Shorts 2: Pen and Paper

I tend to be drawn by animated short films. With films that include a reimagining of Bill Plympton’s Guard Dog short and a variety of foreign shorts, I’m hoping to catch some early possible entries into next year’s Best Animated Shorts category. Oh, and to have fun too. These films always tend to tell very simple but narratively astute stories that it’s hard not to get wrapped up in the genuine sense of glee that so many animated shorts display.

Sleeping Beauty (Julia Leigh)

A film presented by one of my favorite female directors, Jane Campion, Sleeping Beauty bares such a striking visual sense from its trailer that I immediately knew that the film would be on my “too see” list. Its response at Cannes was fairly negative, though Guy Lodge of Incontention gave a glowing review that certainly maintained my elation. It has been a while since I even heard about the film, but to seeing it slated for the Chicago International Film Festival has renewed my interest in the film.

Turn Me On, Dammit! (Jannicke Systad Jacobsen)

While it’s not my most anticipated film, Turn Me On, Dammit! has an interesting premise. It’s fairly typical in terms of what you get out of American indie comedies, particularly those based on teenage sexuality. But to see it played out in a foreign context will hopefully take the material in a new direction. And if there’s one way that the film festival can live up to its motto, it can be to introduce the Chicago audience to a subject matter that is familiar to them, but handled in a different way.
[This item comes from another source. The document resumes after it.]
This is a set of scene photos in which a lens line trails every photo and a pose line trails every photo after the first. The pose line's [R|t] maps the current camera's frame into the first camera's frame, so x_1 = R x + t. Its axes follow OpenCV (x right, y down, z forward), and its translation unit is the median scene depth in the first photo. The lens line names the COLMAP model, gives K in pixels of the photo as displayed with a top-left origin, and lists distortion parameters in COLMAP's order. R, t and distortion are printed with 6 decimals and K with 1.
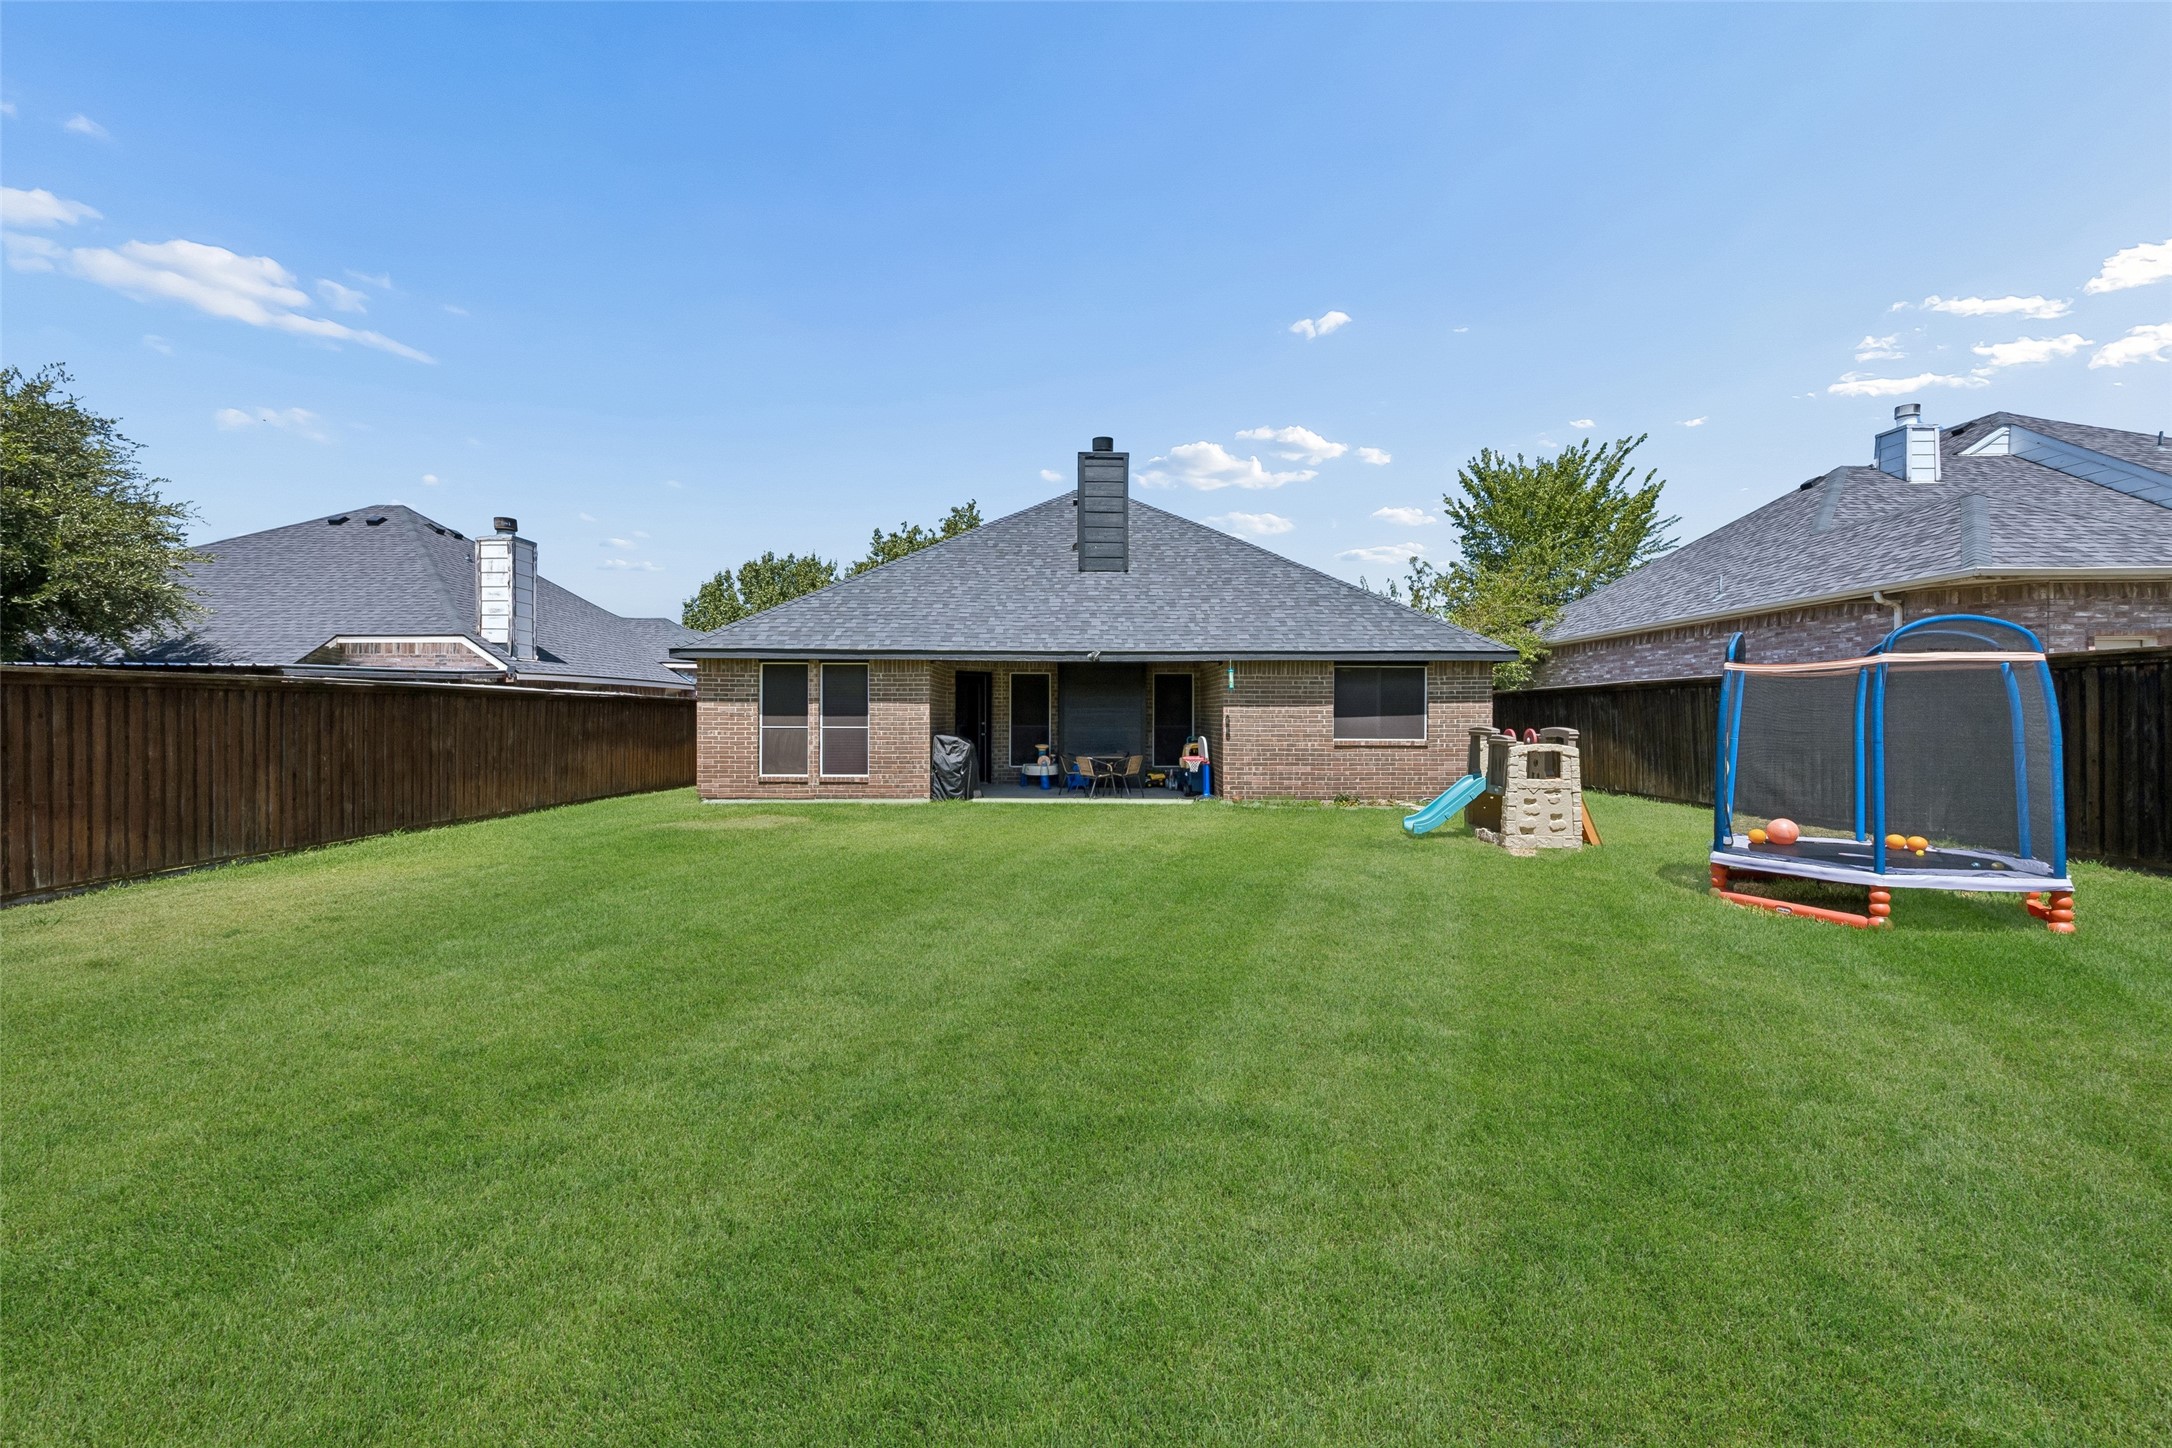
lens RADIAL K [[844.3, 0, 1087.0], [0, 844.3, 724.9], [0, 0, 1]] dist [0.001863, 0.000375]
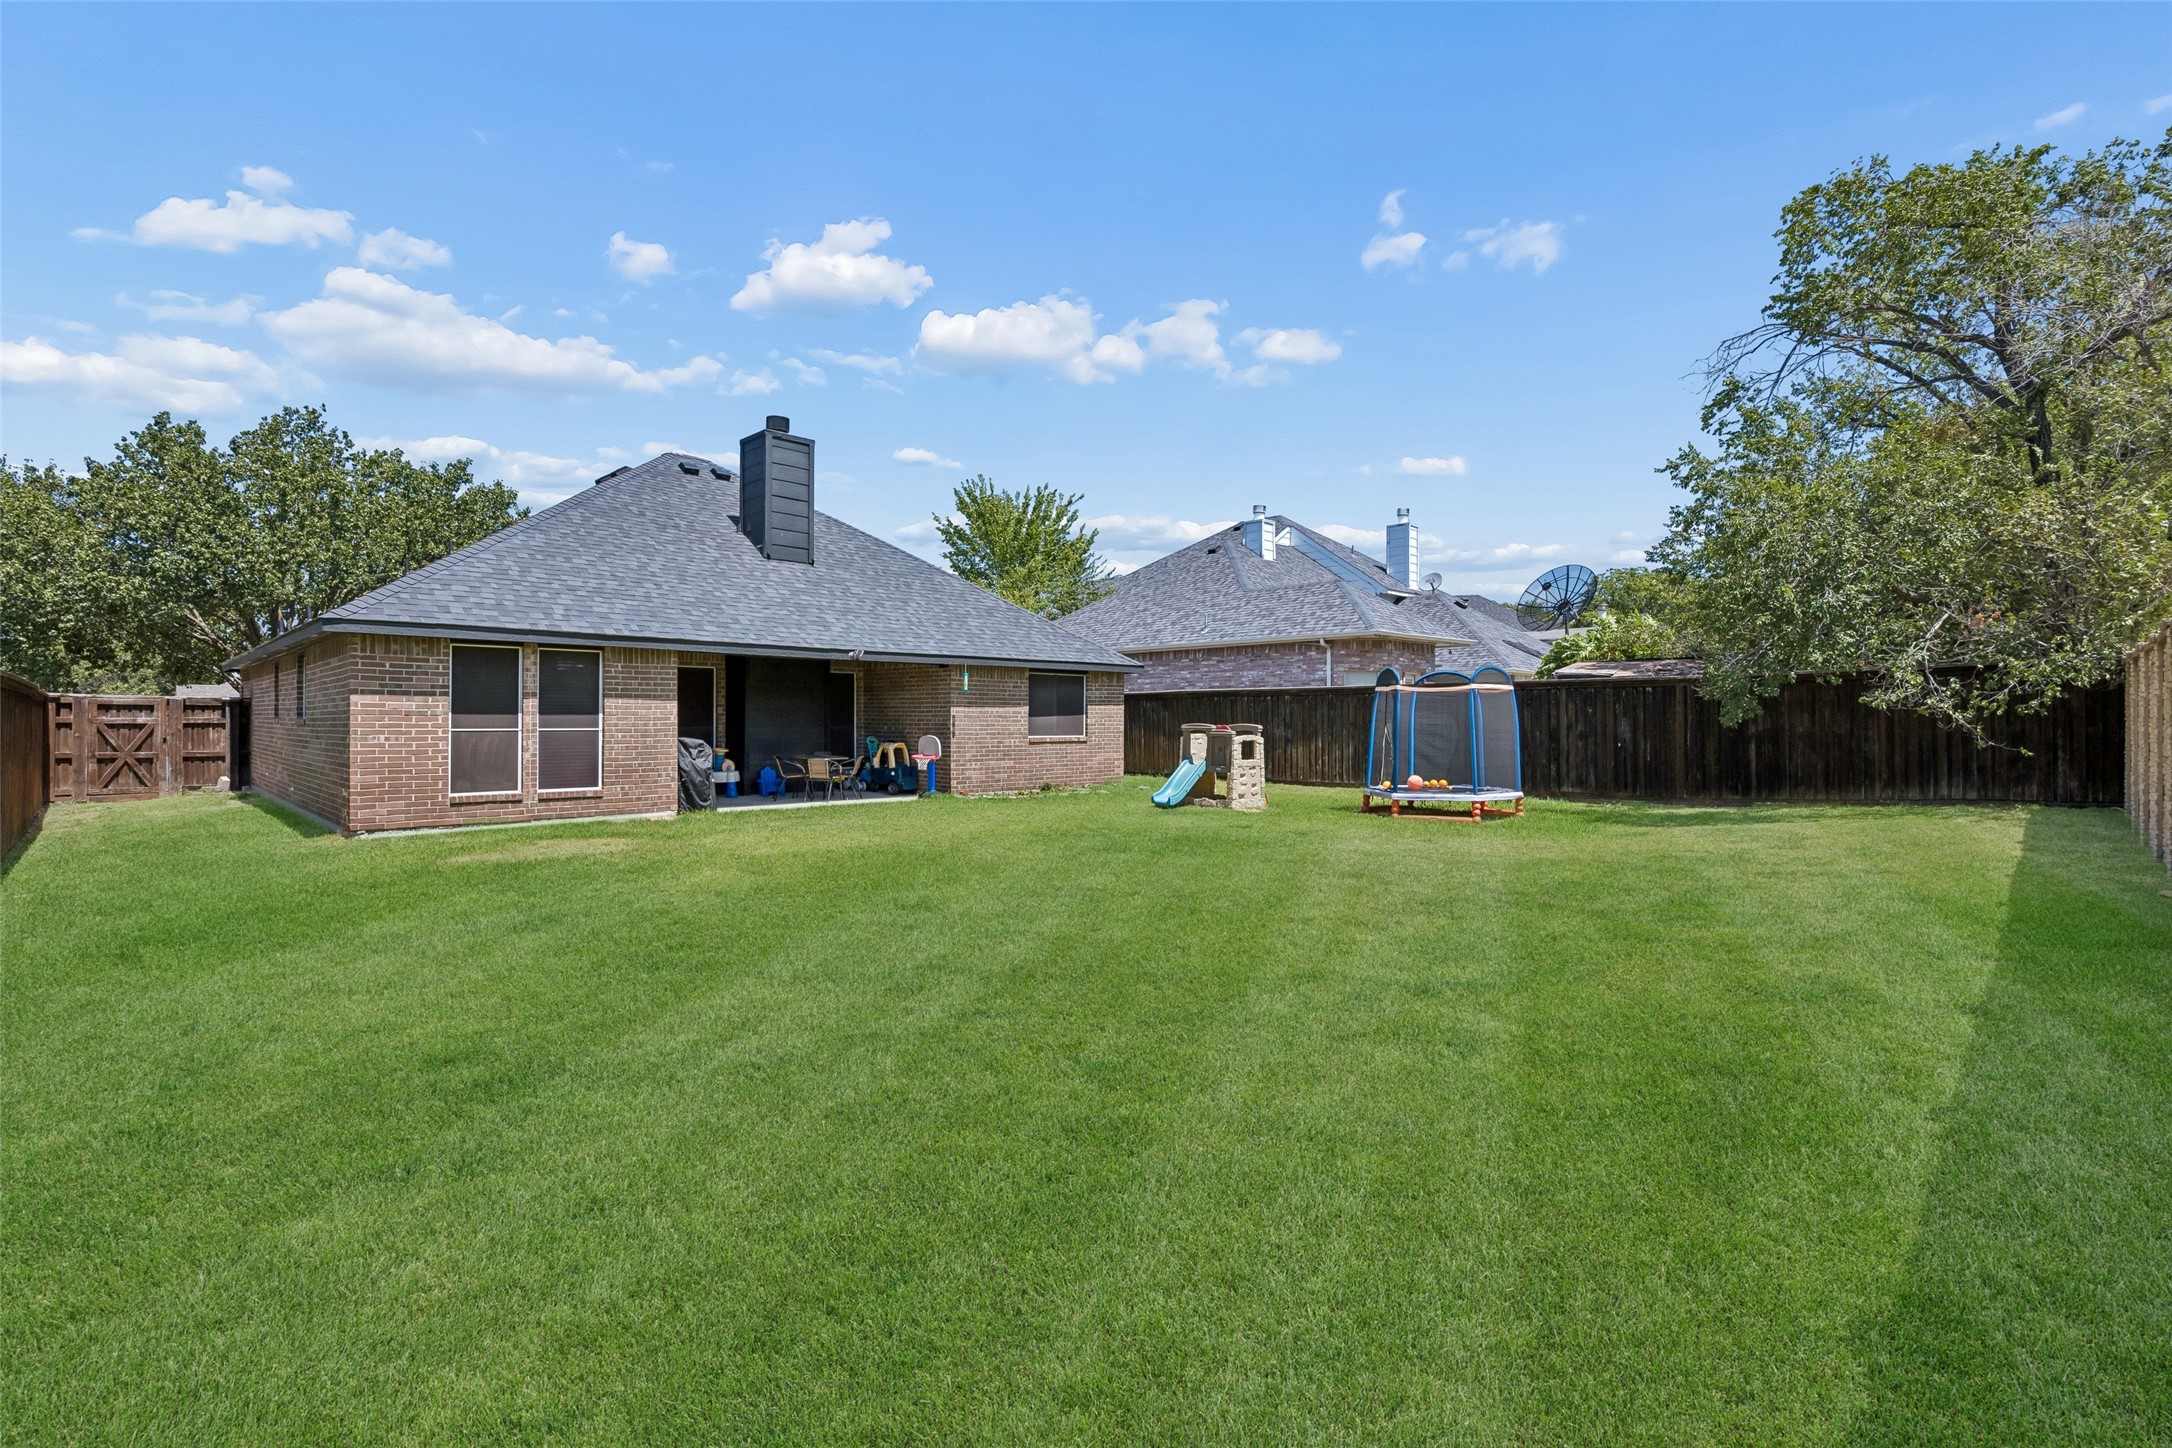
lens RADIAL K [[999.4, 0, 1075.4], [0, 999.4, 715.6], [0, 0, 1]] dist [-0.003695, -0.001255]
pose [[0.712801, 0.002165, 0.701363, -0.611152], [0.006553, 0.999931, -0.009746, 0.002306], [-0.701336, 0.011543, 0.712738, -0.009972]]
We Need to Talk About Kevin (Lynne Ramsay)

My most anticipated film. Having read Lionel Shriver’s novel, I am intriguing to see how the talented Lynne Ramsay handles the incredibly difficult material. Adapting Shriver’s novel is a task upon itself, but given everything that I’ve seen so far in clips of the film, there’s definitely an eerie sense that is realized in the film that is apparent throughout the novel. It certainly seems like the film will work. The film also happens to star two of my favorite actors, Tilda Swinton and John C. Reilly. The fact that Reilly will be in attendance just seals the deal.

Without (Mark Jackson)

Perhaps the dark horse of my viewings, Without doesn’t really have a whole lot of buzz behind it. But its premise is so intriguing that I’d have to think that, if properly executed, the film could be a tremendous success. First time director Mark Jackson will certainly have his work cut out for him, but if his lead actress, Joslyn Jensen delivers with such difficult material  (it is about a young woman who becomes a caretaker to an old man on  a remote island), we could see something truly revelatory.